Urgent care centers are designed to treat those who need attention quickly but donʼt require an emergency room visit. Urgent cares do not require appointments and are generally open longer hours than a primary care physicianʼs ofﬁce. For instance, all Hometown Urgent Care’s are open 7 days a week.
What can urgent care centers treat?
Generally, they can treat everyday injuries and illnesses. Hometown can treat everything from colds, flu and cuts to fractures, sprains and other minor injuries. We provide immunizations, sports physicals, EKGs and x-rays. We perform minor surgical procedures, such as stitches. We also have on-site labs and dispense common medications.

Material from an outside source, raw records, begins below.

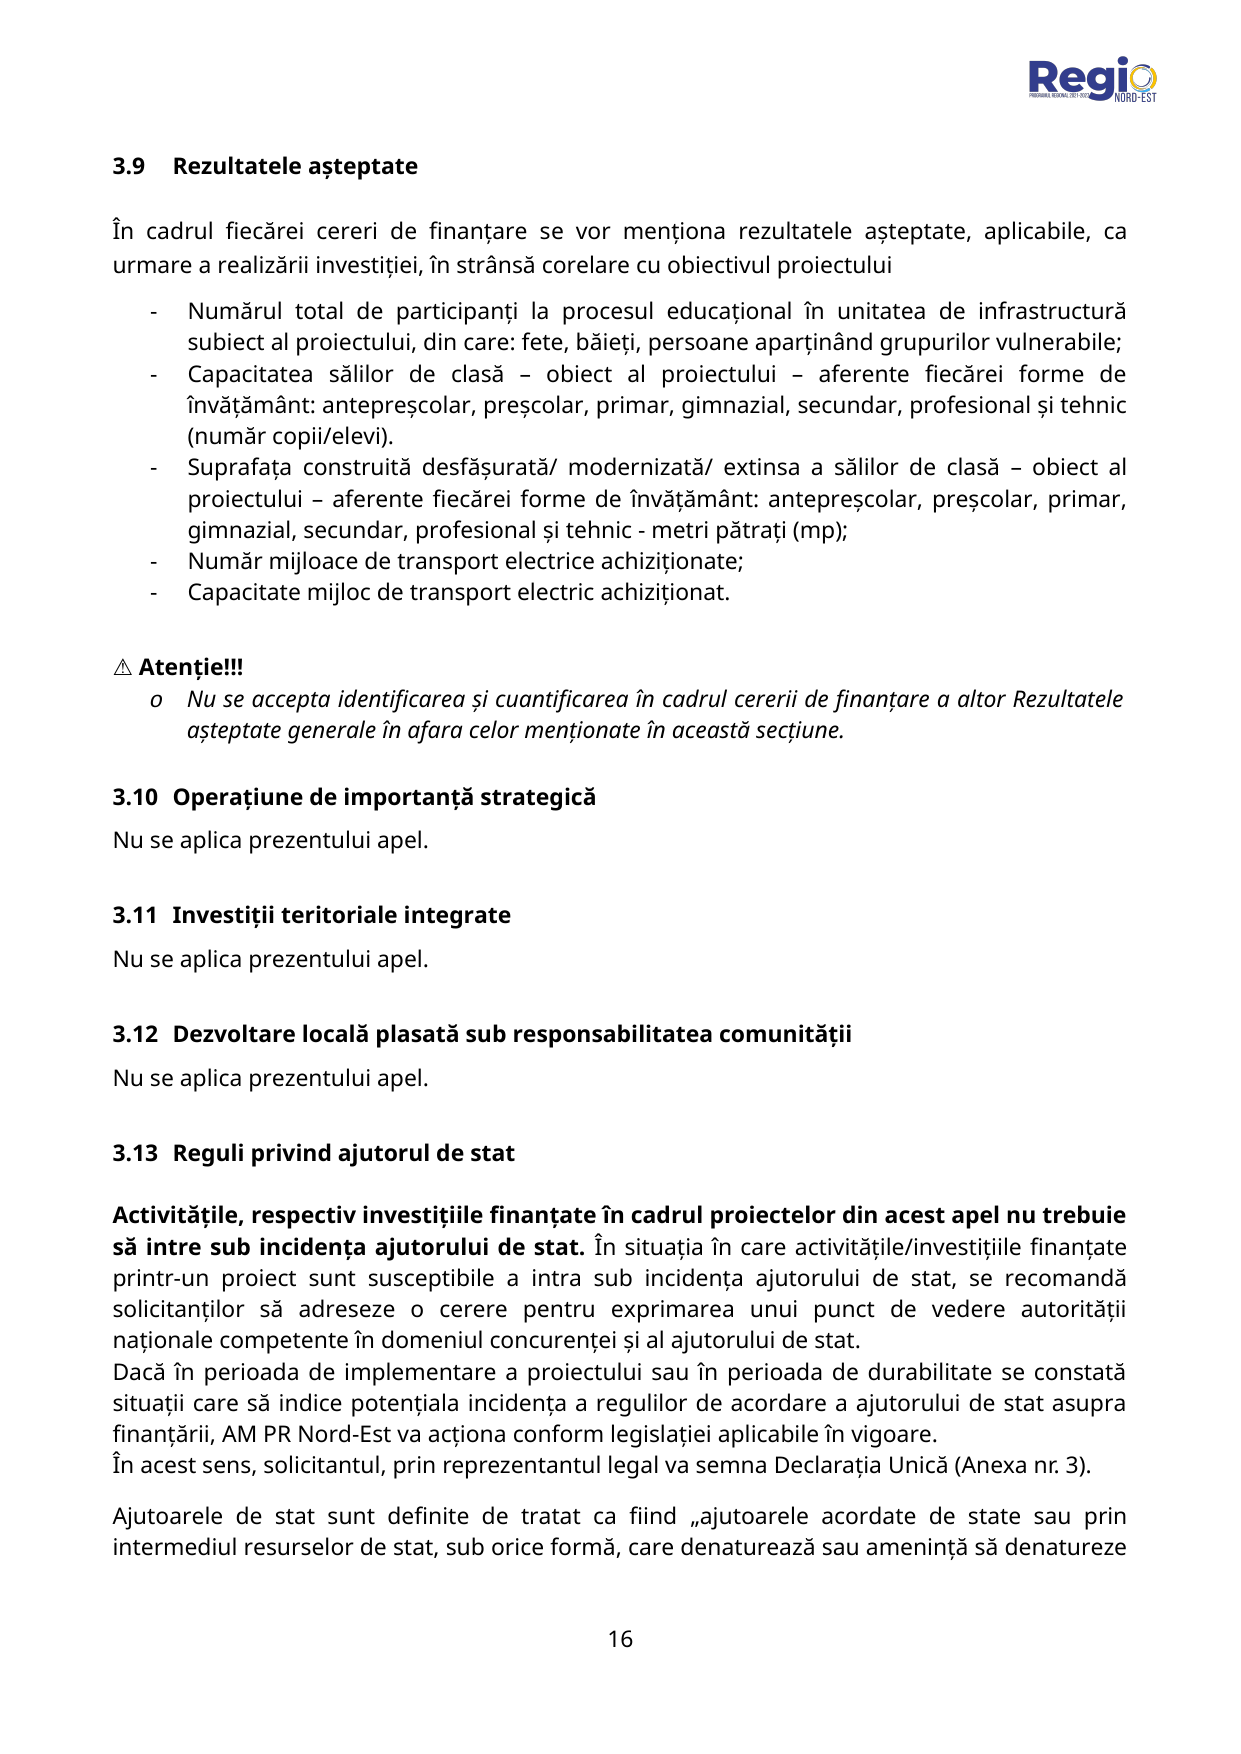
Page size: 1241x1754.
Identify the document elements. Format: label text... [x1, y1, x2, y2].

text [112, 1500, 1128, 1562]
picture [1027, 53, 1160, 105]
list Nu se accepta identificarea și cuantificarea în cadrul cererii de finanțare a altor Rezultatele așteptate generale în afara celor menționate în această secțiune. [149, 682, 1128, 745]
text În cadrul fiecărei cereri de finanțare se vor menționa rezultatele așteptate, aplicabile, ca urmare a realizării investiției, în strânsă corelare cu obiectivul proiectului [112, 215, 1128, 280]
text Dacă în perioada de implementare a proiectului sau în perioada de durabilitate se constată situații care să indice potențiala incidența a regulilor de acordare a ajutorului de stat asupra finanțării, AM PR Nord-Est va acționa conform legislației aplicabile în vigoare. [112, 1356, 1128, 1449]
subtitle Reguli privind ajutorul de stat [112, 1137, 1128, 1168]
list Număr mijloace de transport electrice achiziționate; [150, 545, 1128, 576]
text Activitățile, respectiv investițiile finanțate în cadrul proiectelor din acest apel nu trebuie să intre sub incidența ajutorului de stat. În situația în care activitățile/investițiile finanțate printr-un proiect sunt susceptibile a intra sub incidența ajutorului de stat, se recomandă solicitanților să adreseze o cerere pentru exprimarea unui punct de vedere autorității naționale competente în domeniul concurenței și al ajutorului de stat. [112, 1199, 1128, 1356]
list Capacitatea sălilor de clasă – obiect al proiectului – aferente fiecărei forme de învățământ: antepreșcolar, preșcolar, primar, gimnazial, secundar, profesional și tehnic (număr copii/elevi). [150, 357, 1128, 451]
subtitle Operațiune de importanță strategică [112, 781, 1128, 812]
list Suprafața construită desfășurată/ modernizată/ extinsa a sălilor de clasă – obiect al proiectului – aferente fiecărei forme de învățământ: antepreșcolar, preșcolar, primar, gimnazial, secundar, profesional și tehnic - metri pătrați (mp); [150, 451, 1128, 545]
subtitle Dezvoltare locală plasată sub responsabilitatea comunității [112, 1018, 1128, 1049]
subtitle Investiții teritoriale integrate [112, 899, 1128, 931]
text ⚠ Atenție!!! [112, 651, 1128, 682]
list Nu se aplica prezentului apel. [112, 1062, 1128, 1093]
list Nu se aplica prezentului apel. [112, 943, 1128, 974]
list Capacitate mijloc de transport electric achiziționat. [150, 576, 1128, 607]
list Nu se aplica prezentului apel. [112, 824, 1128, 856]
text În acest sens, solicitantul, prin reprezentantul legal va semna Declarația Unică (Anexa nr. 3). [112, 1449, 1128, 1481]
list Numărul total de participanți la procesul educațional în unitatea de infrastructură subiect al proiectului, din care: fete, băieți, persoane aparținând grupurilor vulnerabile; [150, 295, 1128, 357]
subtitle Rezultatele așteptate [112, 150, 1128, 181]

Who does Hometown Urgent Care treat?
Anyone. Urgent care is a solution for individuals of all ages. Kids with a cough. Teenagers needing sports physicals, adults with a minor injury. Some have lived in town for years but can’t get in to see their primary care physician; some have just moved to town and have yet to establish a primary care physician; some are visiting from out of town; all are looking for high quality, compassionate care from someone they can trust.
What about insurance?
Most insurance is accepted, but it is not required. We also accept Medicare, Medicaid and offer low cost self-pay solutions.

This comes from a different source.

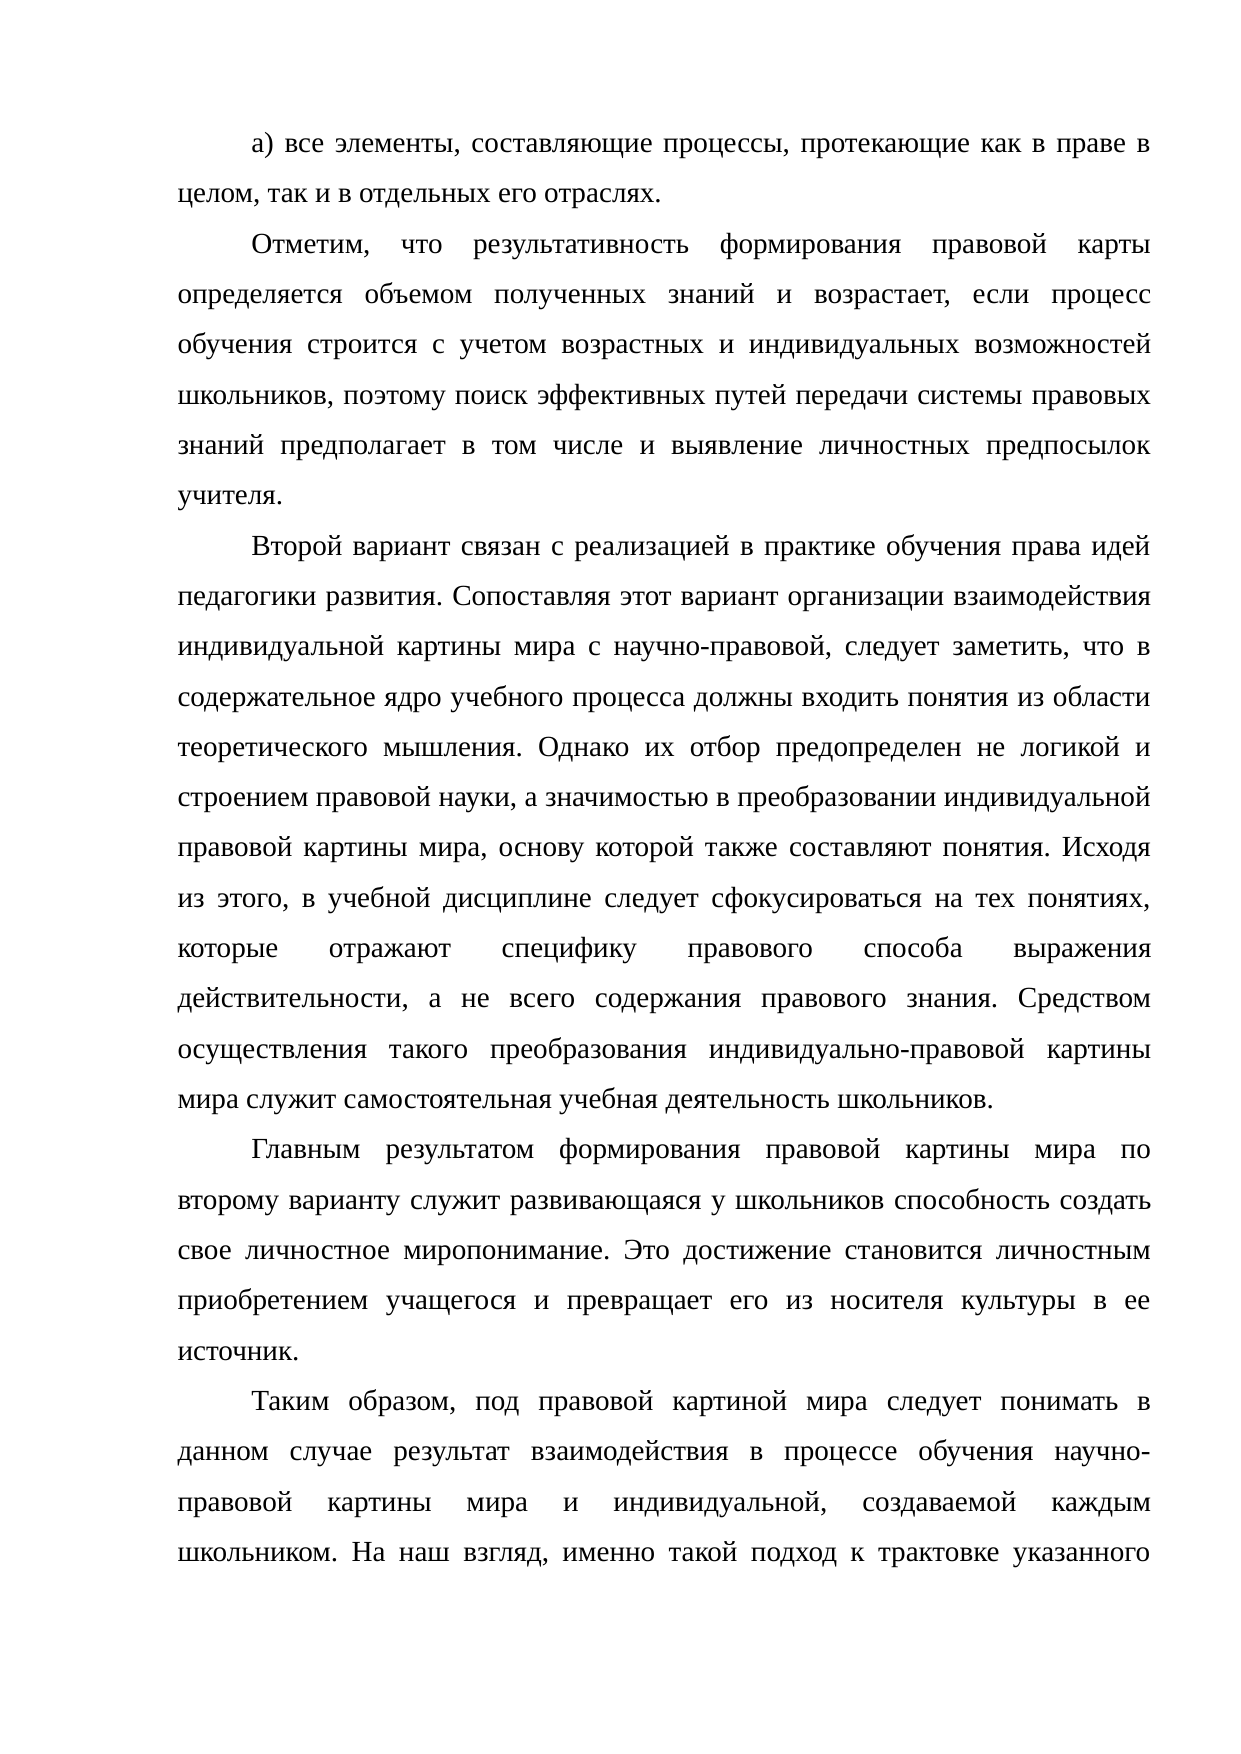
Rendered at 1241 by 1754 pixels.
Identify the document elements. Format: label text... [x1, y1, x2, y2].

What about follow-up care?
Hometown follows up with every patient within three days of his/her visit. At your request, we’re happy to follow up with your primary care physician to ensure that you get the care you need on an ongoing basis.

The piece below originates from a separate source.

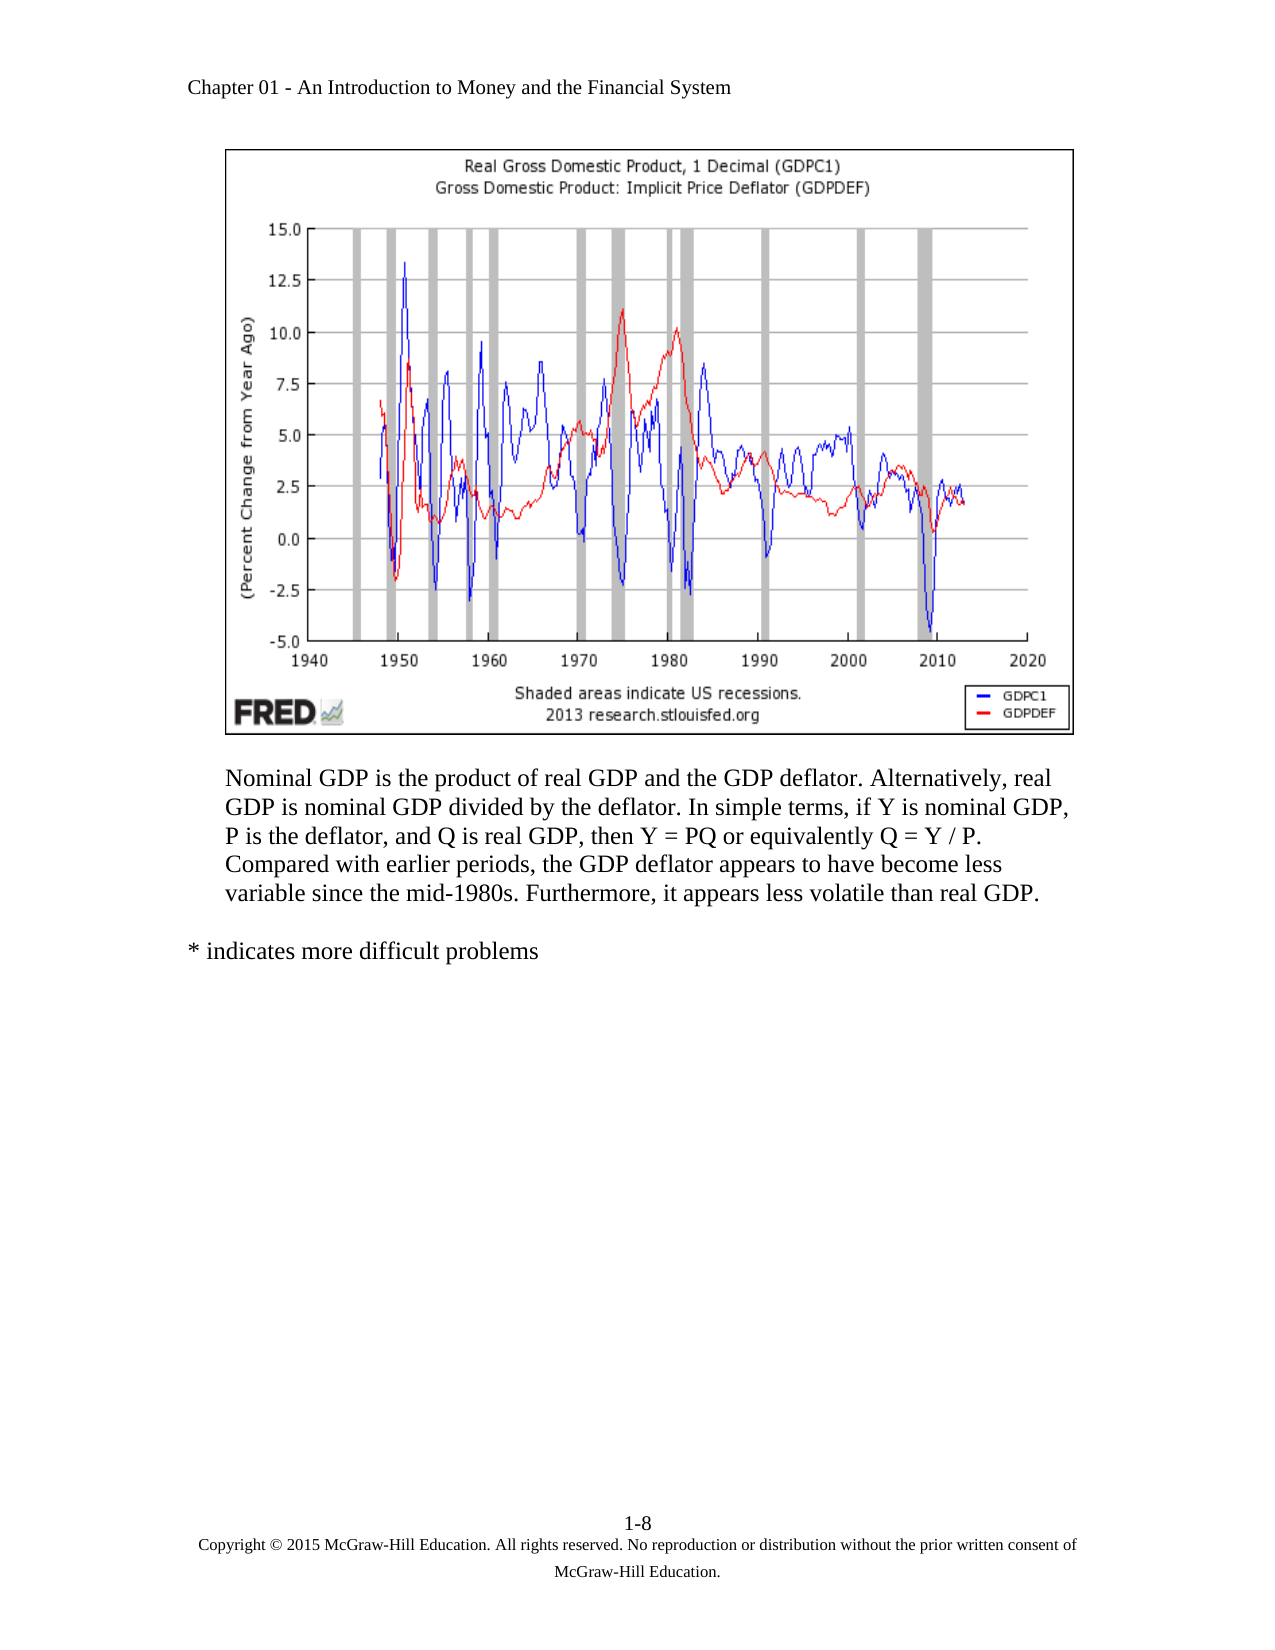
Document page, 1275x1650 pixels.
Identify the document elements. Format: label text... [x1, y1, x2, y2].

picture [225, 149, 1074, 735]
text * indicates more difficult problems [187, 936, 1087, 964]
text Nominal GDP is the product of real GDP and the GDP deflator. Alternatively, real GDP is nominal GDP divided by the deflator. In simple terms, if Y is nominal GDP, P is the deflator, and Q is real GDP, then Y = PQ or equivalently Q = Y / P. Compared with earlier periods, the GDP deflator appears to have become less variable since the mid-1980s. Furthermore, it appears less volatile than real GDP. [225, 763, 1087, 907]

What is the role of urgent care in today’s healthcare system?
Urgent care fills a gap in the health care system created by two fundamental issues: increasing wait times to see primary care physicians and the cost and wait times for emergency room visits. According to the 2006 National Hospital Ambulatory Careʼs Emergency Department survey, more than 85 million ER visits (or 71%) were unnecessary. The patient required “urgent care” but not “emergency care” and could have been treated at an urgent care center. Urgent careʼs impact is showing up in three critical areas: time, cost and quality.
How does urgent care compare with ERs and primary care physicians on wait times?
According to the 2009 Merritt Hawkins study, the average wait time to make an appointment with a primary care physician is more than 20 days. Patients with everyday medical issues are faced with two options: wait for that appointment, or make an unnecessary, costly visit to the ER. But the latter choice is not necessarily fast. The average Emergency Room visit lasts approximately 212 minutes. The average visit lasts less than one hour, and is a fraction of the cost of the ER.
How does urgent care compare with ERs on cost?
Generally, Hometown is 88% less than the average ER visit. Had those 85 million patients who made unnecessary ER visits opted to visit urgent care clinics, the patients, insurers and system could have saved more than $30-$40 billion.
But what about quality of care?
Hometown offers a highly trained medical team. In addition, we ensure all providers are current and up to date with any special credentialing or training requirements. State of the art equipment and facilities are routinely commended for cleanliness and functionality, all of which contribute to a high-quality health care experience.
What will you find at a typical center?
Hometown prides itself on providing care in a warm, friendly environment. Our centers offer multiple, private treatment rooms and a comforting aesthetic helps you start feeling better immediately. Each center offers full-service capabilities including state of the art equipment and on-site X-Rays, Lab, EKG and on-site prescriptions.